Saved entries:

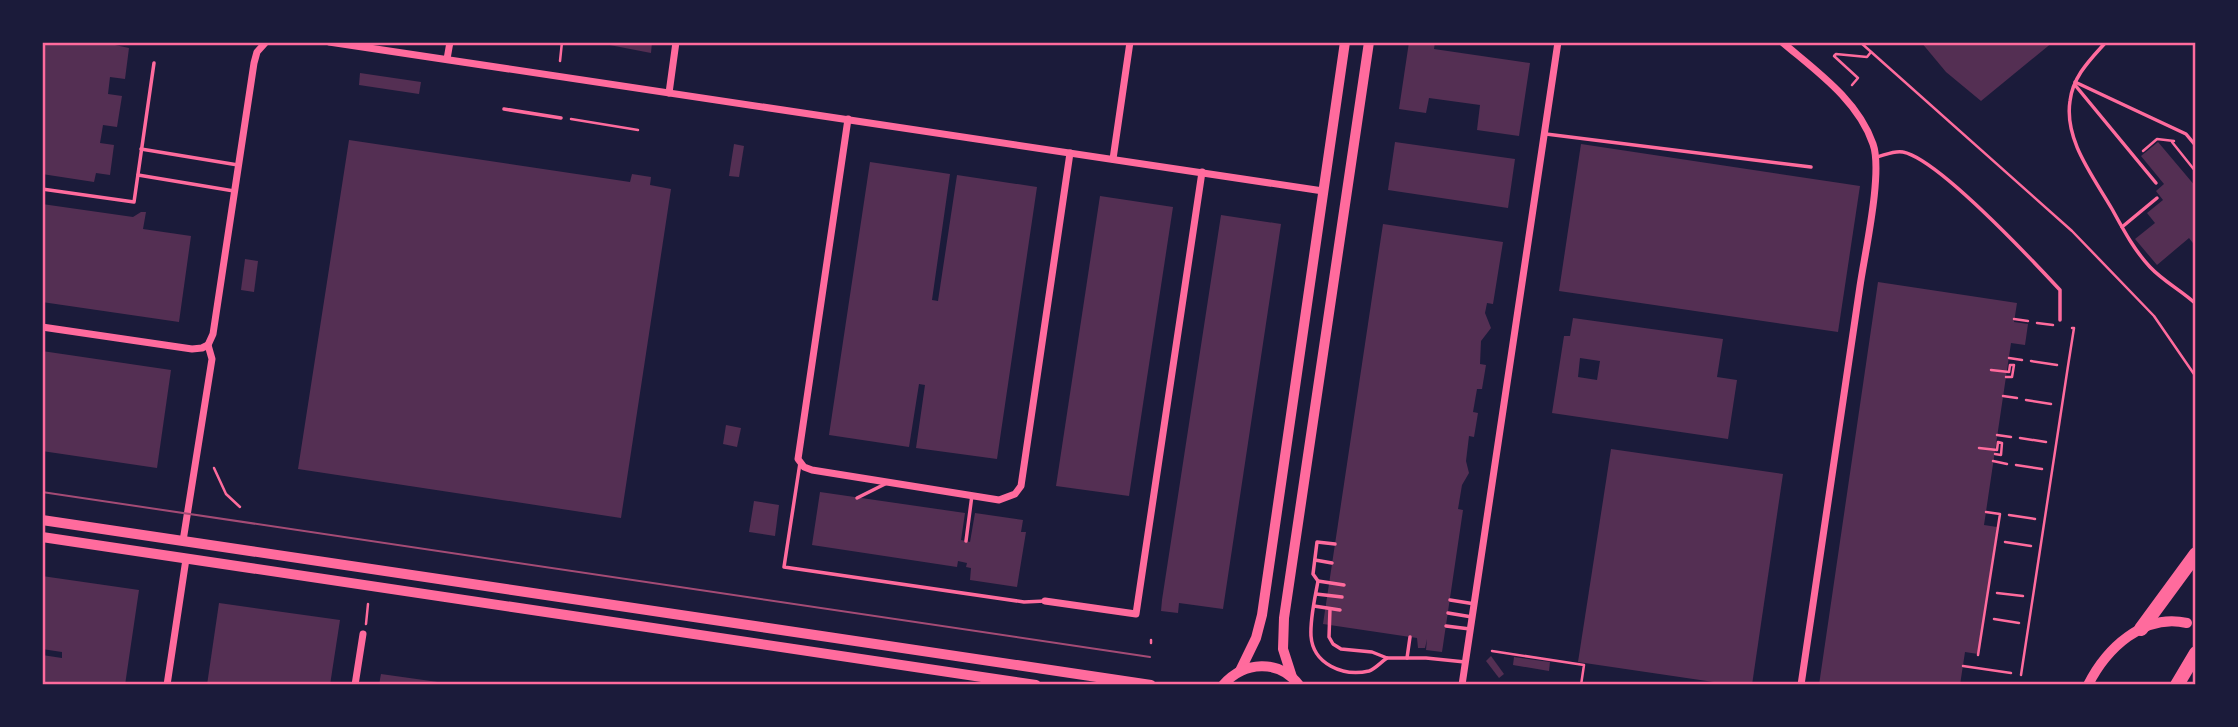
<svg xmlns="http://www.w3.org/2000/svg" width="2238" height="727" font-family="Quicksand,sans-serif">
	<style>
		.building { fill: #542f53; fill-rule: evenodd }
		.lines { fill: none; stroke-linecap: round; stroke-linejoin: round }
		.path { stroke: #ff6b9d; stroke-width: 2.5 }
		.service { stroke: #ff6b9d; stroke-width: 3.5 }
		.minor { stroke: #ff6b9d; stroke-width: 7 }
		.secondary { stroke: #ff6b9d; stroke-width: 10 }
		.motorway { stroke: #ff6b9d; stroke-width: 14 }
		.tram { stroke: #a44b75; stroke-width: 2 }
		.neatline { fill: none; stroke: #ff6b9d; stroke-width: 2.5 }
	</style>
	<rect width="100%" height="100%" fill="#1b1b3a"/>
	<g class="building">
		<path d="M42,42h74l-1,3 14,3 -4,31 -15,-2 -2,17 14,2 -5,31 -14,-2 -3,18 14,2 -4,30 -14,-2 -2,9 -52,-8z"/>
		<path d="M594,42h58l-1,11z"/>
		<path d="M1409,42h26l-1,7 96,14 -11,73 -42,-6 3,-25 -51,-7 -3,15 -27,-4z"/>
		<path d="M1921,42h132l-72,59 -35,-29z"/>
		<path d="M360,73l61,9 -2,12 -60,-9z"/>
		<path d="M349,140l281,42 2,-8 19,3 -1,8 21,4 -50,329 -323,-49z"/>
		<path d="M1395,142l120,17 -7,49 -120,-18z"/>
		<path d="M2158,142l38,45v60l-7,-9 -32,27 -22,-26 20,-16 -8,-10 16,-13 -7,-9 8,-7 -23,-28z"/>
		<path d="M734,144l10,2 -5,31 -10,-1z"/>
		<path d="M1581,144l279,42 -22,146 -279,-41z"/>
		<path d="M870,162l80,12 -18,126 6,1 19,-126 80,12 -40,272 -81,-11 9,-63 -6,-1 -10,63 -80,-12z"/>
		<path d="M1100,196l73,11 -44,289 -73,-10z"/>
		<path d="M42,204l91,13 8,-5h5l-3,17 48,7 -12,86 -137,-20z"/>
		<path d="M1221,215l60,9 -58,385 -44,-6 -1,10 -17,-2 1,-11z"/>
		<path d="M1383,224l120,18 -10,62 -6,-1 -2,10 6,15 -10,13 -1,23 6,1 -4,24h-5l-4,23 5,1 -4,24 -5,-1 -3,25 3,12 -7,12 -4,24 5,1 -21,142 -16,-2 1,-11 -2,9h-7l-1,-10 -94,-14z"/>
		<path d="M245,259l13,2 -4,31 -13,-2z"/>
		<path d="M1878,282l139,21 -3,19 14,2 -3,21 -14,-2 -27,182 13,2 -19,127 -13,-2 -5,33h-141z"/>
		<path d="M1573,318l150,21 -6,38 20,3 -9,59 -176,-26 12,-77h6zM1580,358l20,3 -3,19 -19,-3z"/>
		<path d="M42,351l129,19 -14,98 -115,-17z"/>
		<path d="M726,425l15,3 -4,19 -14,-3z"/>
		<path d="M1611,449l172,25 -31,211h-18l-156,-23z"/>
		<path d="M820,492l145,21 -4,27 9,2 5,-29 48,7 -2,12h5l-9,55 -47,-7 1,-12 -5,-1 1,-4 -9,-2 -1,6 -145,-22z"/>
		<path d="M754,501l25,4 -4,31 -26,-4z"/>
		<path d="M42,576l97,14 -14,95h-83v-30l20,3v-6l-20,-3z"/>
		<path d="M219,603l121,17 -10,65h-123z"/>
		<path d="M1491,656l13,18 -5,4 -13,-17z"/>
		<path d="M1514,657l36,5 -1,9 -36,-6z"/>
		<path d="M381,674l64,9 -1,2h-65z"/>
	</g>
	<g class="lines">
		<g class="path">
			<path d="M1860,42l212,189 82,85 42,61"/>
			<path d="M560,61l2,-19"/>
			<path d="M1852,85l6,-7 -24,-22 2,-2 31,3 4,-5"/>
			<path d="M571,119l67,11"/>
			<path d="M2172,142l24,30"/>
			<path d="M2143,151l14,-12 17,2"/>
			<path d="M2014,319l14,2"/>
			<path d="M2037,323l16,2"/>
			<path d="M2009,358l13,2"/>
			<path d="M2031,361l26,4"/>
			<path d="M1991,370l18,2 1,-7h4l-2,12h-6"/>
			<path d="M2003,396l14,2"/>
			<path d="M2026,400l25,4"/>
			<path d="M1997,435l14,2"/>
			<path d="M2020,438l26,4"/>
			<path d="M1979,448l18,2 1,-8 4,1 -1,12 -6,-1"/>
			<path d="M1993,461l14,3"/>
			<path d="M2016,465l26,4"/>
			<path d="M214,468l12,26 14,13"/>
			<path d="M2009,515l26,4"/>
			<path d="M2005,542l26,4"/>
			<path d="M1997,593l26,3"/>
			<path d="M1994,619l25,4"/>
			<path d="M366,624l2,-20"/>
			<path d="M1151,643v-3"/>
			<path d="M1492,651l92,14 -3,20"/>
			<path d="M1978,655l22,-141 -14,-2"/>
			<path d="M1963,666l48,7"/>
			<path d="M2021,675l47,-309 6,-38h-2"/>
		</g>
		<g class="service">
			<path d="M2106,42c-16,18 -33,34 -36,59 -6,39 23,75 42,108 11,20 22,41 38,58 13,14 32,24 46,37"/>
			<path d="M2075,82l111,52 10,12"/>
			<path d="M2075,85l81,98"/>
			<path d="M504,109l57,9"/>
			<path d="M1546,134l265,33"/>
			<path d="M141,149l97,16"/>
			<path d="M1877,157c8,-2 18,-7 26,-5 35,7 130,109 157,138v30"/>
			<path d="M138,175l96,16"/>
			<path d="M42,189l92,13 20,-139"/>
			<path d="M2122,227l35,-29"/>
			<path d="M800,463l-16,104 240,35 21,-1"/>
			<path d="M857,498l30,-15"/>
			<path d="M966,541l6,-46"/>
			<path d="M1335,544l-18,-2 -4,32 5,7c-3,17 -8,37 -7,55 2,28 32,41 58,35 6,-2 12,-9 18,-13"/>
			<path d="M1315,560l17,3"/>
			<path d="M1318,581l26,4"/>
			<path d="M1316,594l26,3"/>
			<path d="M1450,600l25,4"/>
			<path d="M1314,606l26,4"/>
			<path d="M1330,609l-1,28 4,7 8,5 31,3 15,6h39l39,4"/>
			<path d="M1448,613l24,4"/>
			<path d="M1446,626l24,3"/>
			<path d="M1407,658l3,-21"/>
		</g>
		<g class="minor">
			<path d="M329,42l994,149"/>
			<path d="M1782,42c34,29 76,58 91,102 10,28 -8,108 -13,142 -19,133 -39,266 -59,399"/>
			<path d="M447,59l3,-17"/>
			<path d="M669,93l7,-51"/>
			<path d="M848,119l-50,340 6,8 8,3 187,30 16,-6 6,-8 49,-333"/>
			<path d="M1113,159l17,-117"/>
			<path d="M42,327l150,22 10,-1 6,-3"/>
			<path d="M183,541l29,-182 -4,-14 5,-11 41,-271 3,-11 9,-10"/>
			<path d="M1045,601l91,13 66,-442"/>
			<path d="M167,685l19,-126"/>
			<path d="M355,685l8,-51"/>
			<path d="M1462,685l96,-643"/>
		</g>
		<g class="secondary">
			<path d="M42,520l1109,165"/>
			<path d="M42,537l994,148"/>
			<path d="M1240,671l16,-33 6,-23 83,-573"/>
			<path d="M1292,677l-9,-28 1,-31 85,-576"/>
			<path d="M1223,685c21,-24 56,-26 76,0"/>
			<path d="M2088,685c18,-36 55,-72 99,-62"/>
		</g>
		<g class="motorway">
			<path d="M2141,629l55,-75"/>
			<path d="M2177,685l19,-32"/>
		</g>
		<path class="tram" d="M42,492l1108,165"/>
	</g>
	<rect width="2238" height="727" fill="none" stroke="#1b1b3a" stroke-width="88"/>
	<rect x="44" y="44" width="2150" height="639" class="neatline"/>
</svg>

*DIRECTIONS FOR THIS TASK:* Find the word "secondary" in the entries, and copy every line it shows up in.

*OUTPUT OF THE TASK:*
		.secondary { stroke: #ff6b9d; stroke-width: 10 }
		<g class="secondary">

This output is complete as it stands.